Election night crowd, Wellington, 1931

I have been working with a client who was looking to grow her business by getting more clients. She believed that her typical client was a mid 30’s female, marrried or in a long term relationship and intrested in interior design.

It turned out that her biggest spending clients were actually recently single males in their 50’s, looking to put their personal mark on their home.

Once she found that out, she was able to target her marketing messages to this customer segment and as a result got a lot more business in her ecommerce store. In fact this targeting helped increase her revenues by 31% v’s the same period last year.

So, what can you learn from this?

Before you spend time writing a sales letter or designing an advert for your business, recognise this; whilst your business may serve many types of customers, some customers will be better for your business than others.

So how do you find this information and how can ou use it to your advantage in getting more clients?
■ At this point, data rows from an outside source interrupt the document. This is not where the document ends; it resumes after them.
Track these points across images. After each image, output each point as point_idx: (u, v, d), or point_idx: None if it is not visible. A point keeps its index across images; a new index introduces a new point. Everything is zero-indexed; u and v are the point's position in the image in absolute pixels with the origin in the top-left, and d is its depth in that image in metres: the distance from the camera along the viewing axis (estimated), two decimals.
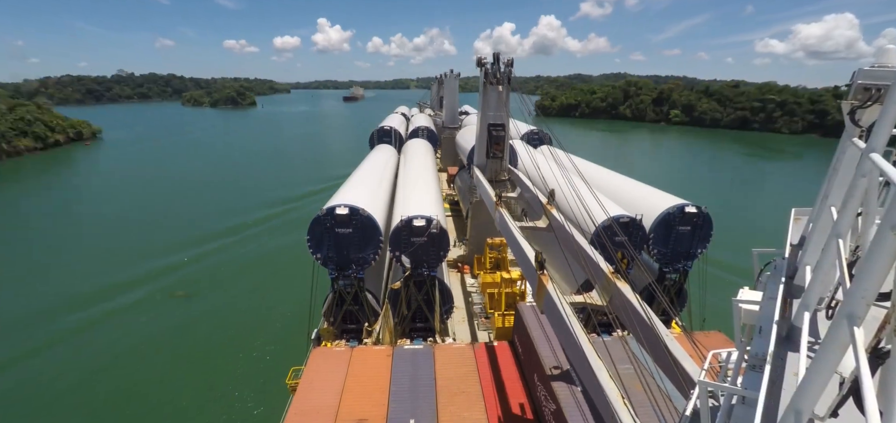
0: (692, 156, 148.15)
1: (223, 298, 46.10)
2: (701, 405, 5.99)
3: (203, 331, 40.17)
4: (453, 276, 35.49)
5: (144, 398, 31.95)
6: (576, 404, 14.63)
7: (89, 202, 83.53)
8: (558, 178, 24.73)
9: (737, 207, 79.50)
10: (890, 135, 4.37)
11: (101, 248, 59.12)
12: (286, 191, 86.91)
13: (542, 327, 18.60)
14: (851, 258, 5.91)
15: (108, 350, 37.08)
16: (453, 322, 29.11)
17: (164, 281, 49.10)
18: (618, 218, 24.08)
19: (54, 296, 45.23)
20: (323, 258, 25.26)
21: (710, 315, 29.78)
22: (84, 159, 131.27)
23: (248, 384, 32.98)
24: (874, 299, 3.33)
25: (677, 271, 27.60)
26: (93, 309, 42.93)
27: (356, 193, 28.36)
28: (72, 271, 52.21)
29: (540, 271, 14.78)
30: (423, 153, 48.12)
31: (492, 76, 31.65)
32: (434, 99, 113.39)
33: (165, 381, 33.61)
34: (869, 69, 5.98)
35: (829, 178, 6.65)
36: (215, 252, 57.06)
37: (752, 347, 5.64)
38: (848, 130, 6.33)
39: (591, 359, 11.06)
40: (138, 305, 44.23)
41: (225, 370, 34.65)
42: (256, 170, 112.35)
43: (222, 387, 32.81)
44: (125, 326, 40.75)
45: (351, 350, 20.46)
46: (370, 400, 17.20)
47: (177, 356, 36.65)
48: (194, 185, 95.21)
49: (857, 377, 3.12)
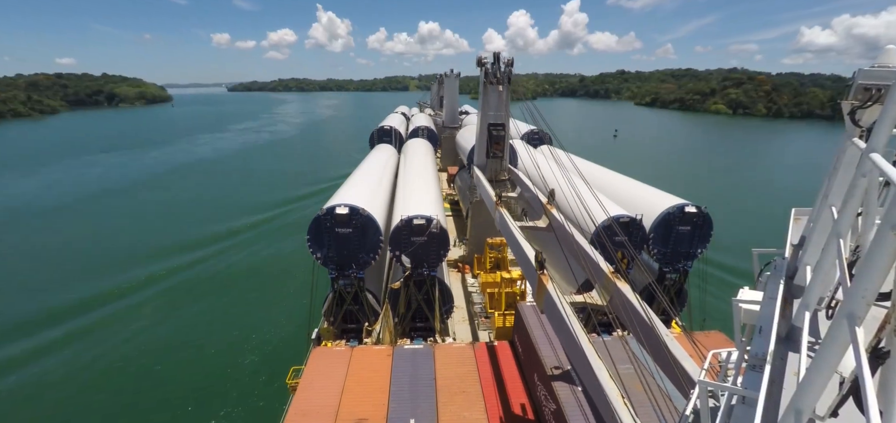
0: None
1: (223, 298, 46.10)
2: (701, 404, 5.99)
3: (203, 331, 40.17)
4: (453, 276, 35.50)
5: (144, 398, 31.96)
6: (576, 403, 14.63)
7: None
8: (558, 177, 24.74)
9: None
10: (890, 135, 4.37)
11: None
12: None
13: (542, 326, 18.61)
14: (851, 258, 5.91)
15: (107, 351, 37.08)
16: (453, 322, 29.12)
17: (163, 282, 49.13)
18: (618, 218, 24.08)
19: (52, 301, 45.21)
20: (323, 258, 25.27)
21: (710, 315, 29.80)
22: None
23: (249, 384, 32.99)
24: (874, 298, 3.34)
25: (677, 270, 27.61)
26: (91, 313, 42.95)
27: (356, 192, 28.37)
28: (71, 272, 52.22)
29: (540, 270, 14.78)
30: (424, 153, 48.16)
31: (492, 76, 31.67)
32: (434, 98, 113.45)
33: (165, 381, 33.61)
34: (869, 69, 6.00)
35: (829, 178, 6.65)
36: (214, 255, 57.04)
37: (752, 347, 5.64)
38: (848, 130, 6.34)
39: (591, 359, 11.07)
40: (138, 306, 44.24)
41: (225, 370, 34.67)
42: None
43: (222, 387, 32.82)
44: (124, 327, 40.74)
45: (351, 350, 20.47)
46: (370, 400, 17.21)
47: (177, 356, 36.65)
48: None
49: (858, 376, 3.13)
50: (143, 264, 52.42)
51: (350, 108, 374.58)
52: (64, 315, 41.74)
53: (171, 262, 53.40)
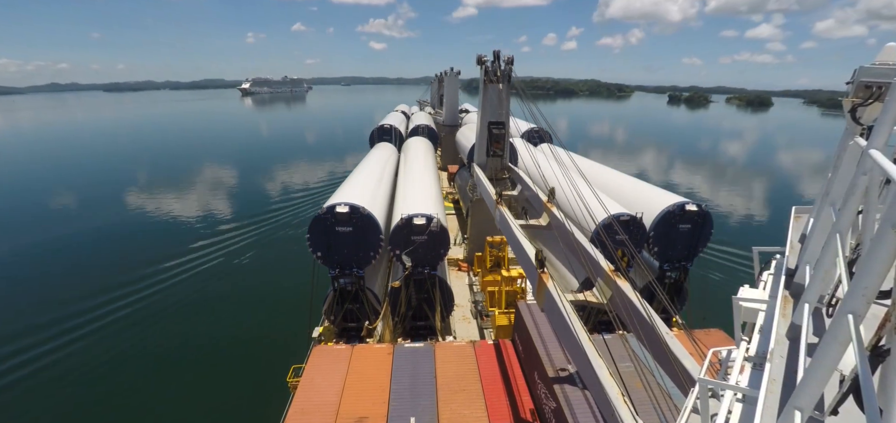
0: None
1: (223, 298, 46.11)
2: (701, 402, 5.99)
3: (203, 331, 40.19)
4: (454, 274, 35.50)
5: (144, 398, 31.99)
6: (576, 401, 14.64)
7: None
8: (558, 176, 24.72)
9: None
10: (891, 132, 4.36)
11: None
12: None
13: (542, 325, 18.61)
14: (852, 256, 5.90)
15: (107, 352, 37.10)
16: (454, 321, 29.14)
17: (161, 283, 49.14)
18: (618, 216, 24.07)
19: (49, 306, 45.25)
20: (323, 257, 25.27)
21: (710, 313, 29.77)
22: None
23: (249, 383, 33.00)
24: (875, 296, 3.33)
25: (677, 269, 27.59)
26: (90, 313, 42.97)
27: (356, 191, 28.36)
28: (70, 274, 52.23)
29: (540, 269, 14.77)
30: (424, 151, 48.14)
31: (492, 74, 31.63)
32: (434, 97, 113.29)
33: (164, 380, 33.64)
34: (870, 67, 5.98)
35: (829, 176, 6.64)
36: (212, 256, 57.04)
37: (752, 345, 5.64)
38: (848, 128, 6.33)
39: (591, 357, 11.06)
40: (135, 306, 44.25)
41: (225, 370, 34.69)
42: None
43: (222, 387, 32.85)
44: (122, 328, 40.75)
45: (351, 349, 20.47)
46: (371, 398, 17.22)
47: (177, 356, 36.67)
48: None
49: (858, 375, 3.12)
50: (144, 264, 52.47)
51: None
52: (64, 314, 41.79)
53: (170, 261, 53.44)
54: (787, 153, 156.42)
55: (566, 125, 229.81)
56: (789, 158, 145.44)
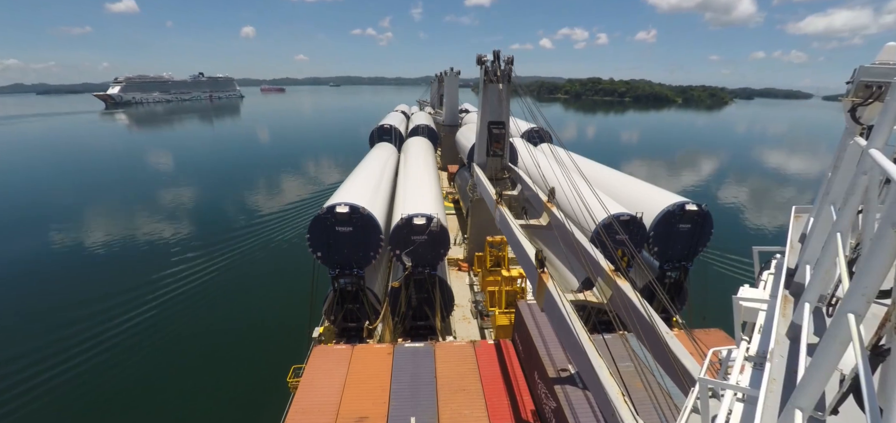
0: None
1: (223, 299, 46.12)
2: (701, 402, 5.99)
3: (203, 332, 40.19)
4: (454, 274, 35.50)
5: (144, 398, 32.00)
6: (576, 401, 14.64)
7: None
8: (559, 175, 24.73)
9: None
10: (891, 132, 4.36)
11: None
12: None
13: (542, 325, 18.61)
14: (852, 256, 5.91)
15: (107, 352, 37.11)
16: (454, 321, 29.14)
17: (161, 283, 49.13)
18: (618, 216, 24.07)
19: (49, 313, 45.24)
20: (323, 257, 25.27)
21: (710, 313, 29.77)
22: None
23: (249, 383, 33.00)
24: (875, 296, 3.33)
25: (677, 268, 27.60)
26: (90, 309, 42.99)
27: (356, 191, 28.36)
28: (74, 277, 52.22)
29: (540, 269, 14.77)
30: (424, 151, 48.15)
31: (492, 74, 31.64)
32: (434, 97, 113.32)
33: (164, 380, 33.64)
34: (870, 66, 5.99)
35: (829, 175, 6.65)
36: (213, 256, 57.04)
37: (752, 344, 5.64)
38: (848, 128, 6.34)
39: (591, 357, 11.06)
40: (134, 307, 44.26)
41: (225, 370, 34.69)
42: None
43: (223, 387, 32.85)
44: (122, 328, 40.76)
45: (351, 349, 20.47)
46: (371, 398, 17.23)
47: (176, 356, 36.67)
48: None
49: (858, 374, 3.13)
50: (143, 264, 52.47)
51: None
52: (63, 316, 41.80)
53: (168, 260, 53.46)
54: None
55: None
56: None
The first, and most obvious starting point is the data that you already have from your existing clients.

Start with your invoicing system

Simply rank your customers based on how much they’ve spent with you by exporting your invoices by supplier into Excel or whatever spreadsheet package you’re using and sort your customers from highest spending customer to lowest.

If customers have spent money with you on many occasions, calculate the total value by customer and rank that. You can also calculate the average value of the customer spend by dividing the number of invoices by the total spent over those invoices.

Now identify what they have in common.

– That might be industry group

– It might be annual income

– Or it might be …something else

Then once you’ve identified what they have in common, look at what characteristics they share, some of which might be fairly easy from the information you have in your invoicing system such as sex or location, but others might be much more difficult.

So try doing searches on Facebook or Linkedin to see if you can find out more information about your best customers so that you can build up a background picture of what they are like.

Finally, contact the customer and ask if you could interview them to understand more about them. Explain that this market research is very valuable to helping develop your business and will only be used internally and will not be shared outside your organisation.

At the interview find out about:

– what they do

– where they do it (ie do they work for someone else or are they a business owner?)

– Age

– Family

– salary (if they are willing to share, or in a range)

– what their interests are

– what websites do they visit regularly?

– where they normally shop

– what are their unmet needs?

– what are their values and goals

Based on the feedback from your interiviews, summarise the feedback into a single customer statement – some people call this a customer “Bob” others call it a customer “avatar” and use this statement as the basis for all your communications.

Basically when you write your marketing messages imagine that you’re writing them for your Avatar.

The more of a picture you build about your big spending customers the more you’re able to understand them. The more you’re able to understand them the more likely it is that you can find others like them.

And finding more ideal customers will be a start to getting more clients and more clients will get your more business.